------ Dataset extract

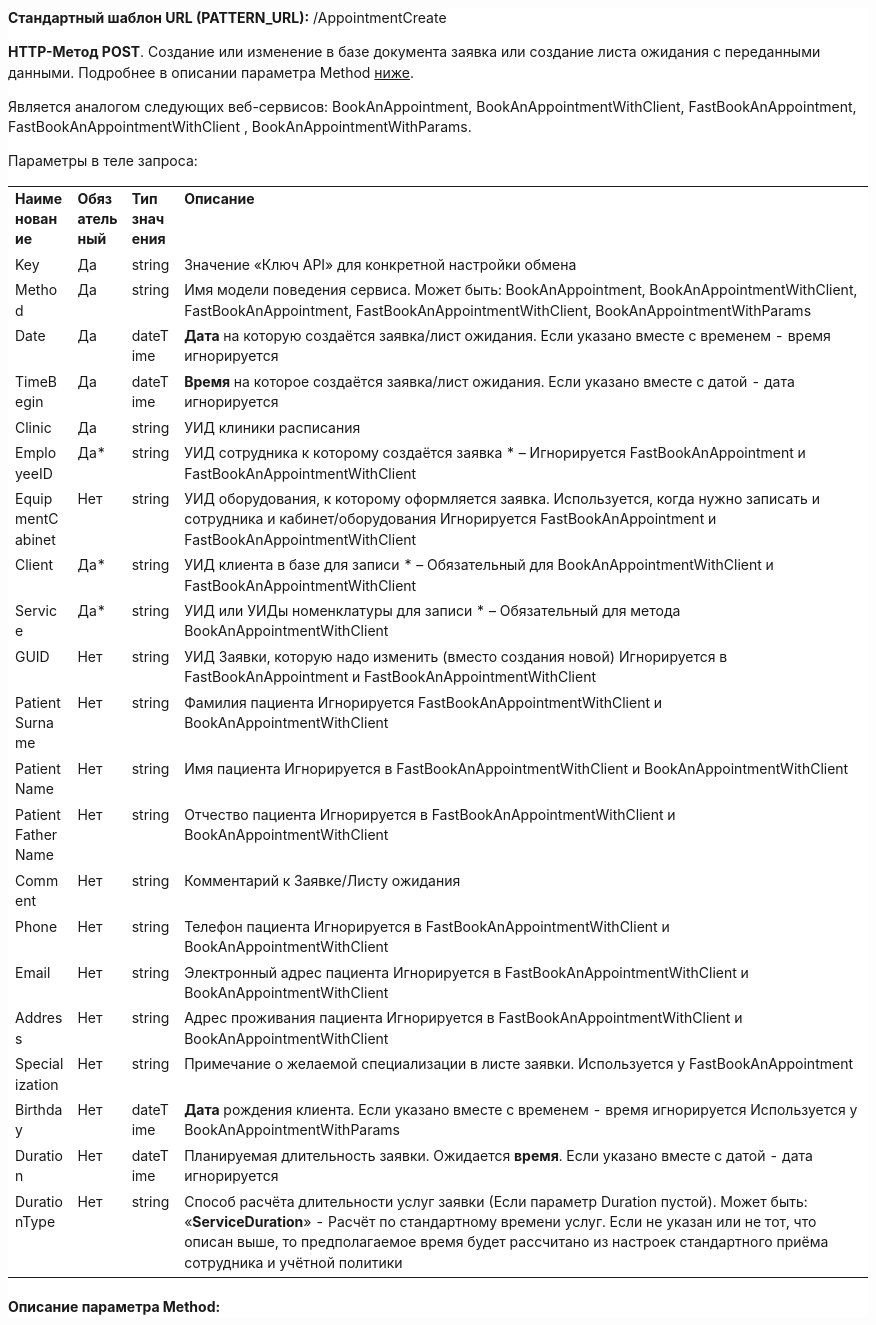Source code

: **Стандартный шаблон URL (PATTERN\_URL):** /AppointmentCreate

**HTTP-Метод POST**. Создание или изменение в базе документа заявка или создание листа ожидания с переданными данными. Подробнее в описании параметра Method [ниже](#_Описание_параметра_Method:_4).

Является аналогом следующих веб-сервисов:
BookAnAppointment, BookAnAppointmentWithClient, FastBookAnAppointment, FastBookAnAppointmentWithClient , BookAnAppointmentWithParams.

Параметры в теле запроса:

|  |  |  |  |
| --- | --- | --- | --- |
| **Наименование** | **Обязательный** | **Тип значения** | **Описание** |
| Key | Да | string | Значение «Ключ API» для конкретной настройки обмена |
| Method | Да | string | Имя модели поведения сервиса. Может быть: BookAnAppointment, BookAnAppointmentWithClient, FastBookAnAppointment, FastBookAnAppointmentWithClient, BookAnAppointmentWithParams |
| Date | Да | dateTime | **Дата** на которую создаётся заявка/лист ожидания. Если указано вместе с временем - время игнорируется |
| TimeBegin | Да | dateTime | **Время** на которое создаётся заявка/лист ожидания. Если указано вместе с датой - дата игнорируется |
| Clinic | Да | string | УИД клиники расписания |
| EmployeeID | Да\* | string | УИД сотрудника к которому создаётся заявка  \* – Игнорируется FastBookAnAppointment и FastBookAnAppointmentWithClient |
| EquipmentCabinet | Нет | string | УИД оборудования, к которому оформляется заявка. Используется, когда нужно записать и сотрудника и кабинет/оборудования  Игнорируется FastBookAnAppointment и FastBookAnAppointmentWithClient |
| Client | Да\* | string | УИД клиента в базе для записи  \* – Обязательный для BookAnAppointmentWithClient и FastBookAnAppointmentWithClient |
| Service | Да\* | string | УИД или УИДы номенклатуры для записи  \* – Обязательный для метода BookAnAppointmentWithClient |
| GUID | Нет | string | УИД Заявки, которую надо изменить (вместо создания новой)  Игнорируется в FastBookAnAppointment и FastBookAnAppointmentWithClient |
| PatientSurname | Нет | string | Фамилия пациента  Игнорируется FastBookAnAppointmentWithClient и BookAnAppointmentWithClient |
| PatientName | Нет | string | Имя пациента  Игнорируется в FastBookAnAppointmentWithClient и BookAnAppointmentWithClient |
| PatientFatherName | Нет | string | Отчество пациента  Игнорируется в FastBookAnAppointmentWithClient и BookAnAppointmentWithClient |
| Comment | Нет | string | Комментарий к Заявке/Листу ожидания |
| Phone | Нет | string | Телефон пациента  Игнорируется в FastBookAnAppointmentWithClient и BookAnAppointmentWithClient |
| Email | Нет | string | Электронный адрес пациента  Игнорируется в FastBookAnAppointmentWithClient и BookAnAppointmentWithClient |
| Address | Нет | string | Адрес проживания пациента  Игнорируется в FastBookAnAppointmentWithClient и BookAnAppointmentWithClient |
| Specialization | Нет | string | Примечание о желаемой специализации в листе заявки.  Используется у FastBookAnAppointment |
| Birthday | Нет | dateTime | **Дата** рождения клиента. Если указано вместе с временем - время игнорируется  Используется у BookAnAppointmentWithParams |
| Duration | Нет | dateTime | Планируемая длительность заявки. Ожидается **время**. Если указано вместе с датой - дата игнорируется |
| DurationType | Нет | string | Способ расчёта длительности услуг заявки (Если параметр Duration пустой).  Может быть: «**ServiceDuration**» - Расчёт по стандартному времени услуг.  Если не указан или не тот, что описан выше, то предполагаемое время будет рассчитано из настроек стандартного приёма сотрудника и учётной политики |

#### **Описание параметра Method:**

------------

▶ Task goal: Tell how many lines of the data above hold the string "записи". The number alone is the answer.

▶ Written solution: 2